All-terrain vehicles are three- or four-wheeled first cousins of the motorcycle, with huge balloon tires, designed to bounce over sand dunes and hilly countrysides at speeds that, one current ad claims, "will embarrass the wind."

But a windstorm of legal opposition to the vehicles is gathering just as fast, and the industry -- almost exclusively U.S. subsidiaries of Japanese motorcycle manufacturers -- is about to have its own hurricane of litigation and legislation to cope with.

State attorney generals, the Justice Department and Congress are all drawing up attacks designed to, at the least, cut out a substantial part of the market for the machines, which have some commercial uses in remote territories but are primarily sold as fun machines. At the same time, plaintiffs attorneys for victims of ATV accidents have filed hundreds of damage suits that have the potential of eating up much of the profits from the $750 million in sales racked up by the product. It is the accidents that are at the heart of the pending legal actions.

ATVs are accused of adding to noise pollution and speeding land erosion, but the safety issue is the one that has grabbed the enforcers. "These are killer machines," argues Texas Assistant Attorney General Stephen Gardner. "I think they ought to be yanked off the market."

Figures compiled by the Consumer Product Safety Commission indict ATVs in 883 fatal accidents since they became popular in 1982. Most alarming: one-fifth of those deaths were of children age 11 or younger, and another fifth were children between 12 and 15. Over 300,000 injuries requiring treatment at emergency rooms have been blamed on ATV accidents, and 15 percent of those patients were hospitalized -- an unusually high percentage.

Ironically, the determination of the law enforcement officials to do something about the safety problem comes as the accident rate has leveled off. Preliminary 1987 figures suggest that it is even declining. Sales of ATVs are off from their peak, too, and the manufacturers say that with fewer inexperienced riders, there are fewer accidents.

The companies have also been careful recently to run advertising featuring helmeted riders and containing warnings to take safety precautions. They have also suggested that states license drivers and requiring some training before youngsters power up.

Honda Motor Co. once had the ATV market to itself, and still controls more than half of the annual sales of the vehicles. Earlier this month, Honda made just those points in an all-day closed-door meeting with a delegation of state law enforcement officials led by Missouri Attorney General William L. Webster.

Webster warned the company in advance that unless it was ready to promise "a number of measures designed to eliminate needless deaths and injuries," the state attorney generals would begin "protracted and expensive lawsuits." The legal theory: In not spotlighting the hazards, the manufacturers have misled buyers. A total of 26 states have agreed to act together on the problem.

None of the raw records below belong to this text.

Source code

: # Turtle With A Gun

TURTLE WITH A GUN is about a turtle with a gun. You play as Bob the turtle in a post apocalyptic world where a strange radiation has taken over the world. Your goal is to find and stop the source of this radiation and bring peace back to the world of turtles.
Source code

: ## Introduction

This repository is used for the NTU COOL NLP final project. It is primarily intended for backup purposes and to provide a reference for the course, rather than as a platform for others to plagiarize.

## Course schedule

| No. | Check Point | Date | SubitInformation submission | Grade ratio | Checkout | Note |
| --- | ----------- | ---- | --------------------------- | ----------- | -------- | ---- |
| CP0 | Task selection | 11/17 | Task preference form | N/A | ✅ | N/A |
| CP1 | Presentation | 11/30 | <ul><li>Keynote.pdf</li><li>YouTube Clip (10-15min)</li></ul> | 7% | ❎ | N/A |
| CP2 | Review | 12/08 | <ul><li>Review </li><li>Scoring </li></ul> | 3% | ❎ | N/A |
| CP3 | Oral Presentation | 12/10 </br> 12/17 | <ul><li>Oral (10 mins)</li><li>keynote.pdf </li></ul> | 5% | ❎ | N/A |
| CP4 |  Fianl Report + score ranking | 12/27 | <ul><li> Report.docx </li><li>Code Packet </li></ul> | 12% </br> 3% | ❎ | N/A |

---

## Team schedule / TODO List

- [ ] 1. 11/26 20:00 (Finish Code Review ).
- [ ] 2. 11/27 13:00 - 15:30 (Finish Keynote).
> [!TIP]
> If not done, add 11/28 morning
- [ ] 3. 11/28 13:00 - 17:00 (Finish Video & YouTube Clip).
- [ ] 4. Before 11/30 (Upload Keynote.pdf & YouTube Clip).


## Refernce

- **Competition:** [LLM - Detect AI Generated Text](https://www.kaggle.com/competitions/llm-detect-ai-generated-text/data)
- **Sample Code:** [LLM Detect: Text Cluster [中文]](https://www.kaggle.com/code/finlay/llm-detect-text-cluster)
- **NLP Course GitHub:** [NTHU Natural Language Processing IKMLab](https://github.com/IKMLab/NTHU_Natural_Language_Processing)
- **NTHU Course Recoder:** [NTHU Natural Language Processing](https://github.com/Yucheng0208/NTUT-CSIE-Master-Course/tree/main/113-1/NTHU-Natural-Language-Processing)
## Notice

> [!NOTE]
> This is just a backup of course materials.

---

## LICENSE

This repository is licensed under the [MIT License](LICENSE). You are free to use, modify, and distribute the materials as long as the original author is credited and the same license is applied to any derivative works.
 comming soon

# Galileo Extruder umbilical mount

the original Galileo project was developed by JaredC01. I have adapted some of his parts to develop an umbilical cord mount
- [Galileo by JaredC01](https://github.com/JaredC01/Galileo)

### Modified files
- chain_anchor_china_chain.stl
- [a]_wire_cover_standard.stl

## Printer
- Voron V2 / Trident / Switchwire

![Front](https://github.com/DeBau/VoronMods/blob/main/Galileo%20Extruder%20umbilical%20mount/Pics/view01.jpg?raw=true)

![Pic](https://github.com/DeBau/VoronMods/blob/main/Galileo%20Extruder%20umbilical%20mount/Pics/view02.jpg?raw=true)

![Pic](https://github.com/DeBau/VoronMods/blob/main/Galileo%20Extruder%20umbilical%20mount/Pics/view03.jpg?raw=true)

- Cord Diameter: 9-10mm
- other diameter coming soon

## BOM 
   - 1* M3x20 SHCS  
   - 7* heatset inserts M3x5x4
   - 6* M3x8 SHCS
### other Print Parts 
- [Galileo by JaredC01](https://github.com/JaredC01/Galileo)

After the meeting with Honda, "All of the states agreed that we were all very disappointed" that the company emphasized driver mistakes as a cause of accidents and denied any design defects in the products themselves, said California Senior Assistant Attorney General Herschel Elkins, who hosted the session. Some of the AGs believe that the tendency of the vehicle to flip over is so great that they should be banned entirely.

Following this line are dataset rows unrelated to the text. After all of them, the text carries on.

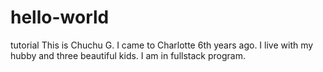 # hello-world
tutorial 
This is Chuchu G. I came to Charlotte 6th years ago. I live with my hubby and three beautiful kids.
I am in fullstack program.

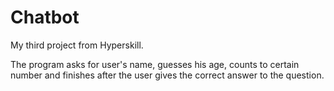 # Chatbot
My third project from Hyperskill.

The program asks for user's name, guesses his age, counts to certain number and finishes after the user gives the correct answer to the question.
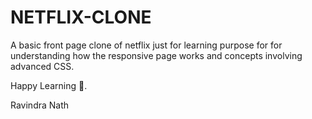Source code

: # NETFLIX-CLONE
A basic front page clone of netflix just for learning purpose for
for understanding how the responsive page works and concepts involving advanced CSS.

Happy Learning 🙂.

Ravindra Nath
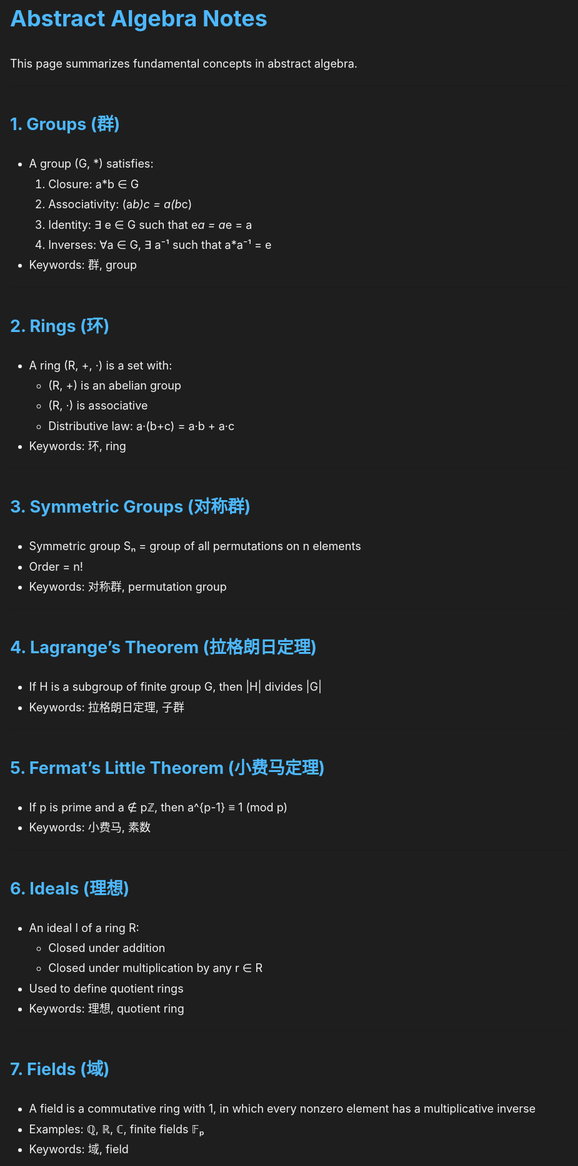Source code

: <style>
body {
    background: #1e1e1e;   /* 深色背景 */
    color: #f5f5f5;        /* 白灰字体 */
    font-size: 18px;
    line-height: 1.8;
    margin: 0 auto;
    max-width: 900px;
    padding: 2rem;
}
h1, h2, h3 {
    color: #4db8ff;
}
a { color: #66ccff; }
code, pre {
    background: #2d2d2d;
    color: #f8f8f2;
    padding: 0.3rem 0.6rem;
    border-radius: 6px;
}
</style>

# Abstract Algebra Notes


This page summarizes fundamental concepts in abstract algebra.  

---

## 1. Groups (群)
- A group (G, *) satisfies:  
  1. Closure: a*b ∈ G  
  2. Associativity: (a*b)*c = a*(b*c)  
  3. Identity: ∃ e ∈ G such that e*a = a*e = a  
  4. Inverses: ∀a ∈ G, ∃ a⁻¹ such that a*a⁻¹ = e  
- Keywords: 群, group

---

## 2. Rings (环)
- A ring (R, +, ·) is a set with:  
  - (R, +) is an abelian group  
  - (R, ·) is associative  
  - Distributive law: a·(b+c) = a·b + a·c  
- Keywords: 环, ring

---

## 3. Symmetric Groups (对称群)
- Symmetric group Sₙ = group of all permutations on n elements  
- Order = n!  
- Keywords: 对称群, permutation group

---

## 4. Lagrange’s Theorem (拉格朗日定理)
- If H is a subgroup of finite group G, then |H| divides |G|  
- Keywords: 拉格朗日定理, 子群

---

## 5. Fermat’s Little Theorem (小费马定理)
- If p is prime and a ∉ pℤ, then a^{p-1} ≡ 1 (mod p)  
- Keywords: 小费马, 素数

---

## 6. Ideals (理想)
- An ideal I of a ring R:  
  - Closed under addition  
  - Closed under multiplication by any r ∈ R  
- Used to define quotient rings  
- Keywords: 理想, quotient ring

---

## 7. Fields (域)
- A field is a commutative ring with 1, in which every nonzero element has a multiplicative inverse  
- Examples: ℚ, ℝ, ℂ, finite fields 𝔽ₚ  
- Keywords: 域, field
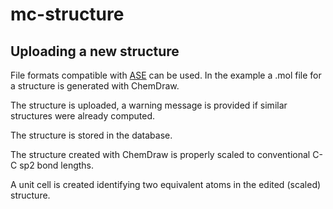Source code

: # mc-structure
## Uploading a new structure
File formats compatible with [ASE](https://wiki.fysik.dtu.dk/ase/) can be used.
In the example a .mol file for a structure is generated with ChemDraw. 

The structure is uploaded, a warning message is provided if similar structures were already computed.

The structure is stored in the database.

The structure created with ChemDraw is properly scaled to conventional C-C sp2 bond lengths.

A unit cell is created identifying two equivalent atoms in the edited (scaled) structure.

The state officials are now hammering out a unified litigation approach, which may be ready to be debated at a Dec. 10 meeting of the National Association of Attorneys General. The CPSC, after failing to get a promise from manufacturers to limit sales to buyers 16 and older, last year asked the Justice Department to sue the companies. That request is still being formulated into a suit, which will ask for warning labels, driver training, and, perhaps, a mandatory refund to unsatisfied customers.

The suit will be legally tricky, because it will be the first to try to use the consumer product safety law against a product whose alleged defect is not in the design but in the marketing approach. But the department is taking a lot of political flak for not moving faster; Democratic presidential candidates Albert Gore Jr. and Paul Simon are making an issue of ATV safety and what they view as a sluggish approach by the administration.

The state officials say they will back off if Justice gets tough with the manufacturers. The industry is in the process of adopting formal standards for ATVs, and already the major companies are complying with some aspects of the proposals, such as labeling machines by the age of driver -- 8 and older -- for whom they are appropriate.

But if the firms substantially redesign the vehicles that could be taken as an admission that the models already sold were less safe than they should have been.

That's a serious concern because the manufacturers already have their hands full with product liability damages suits brought on behalf of accident victims.

Moskowitz covers legal affairs for McGraw-Hill World News.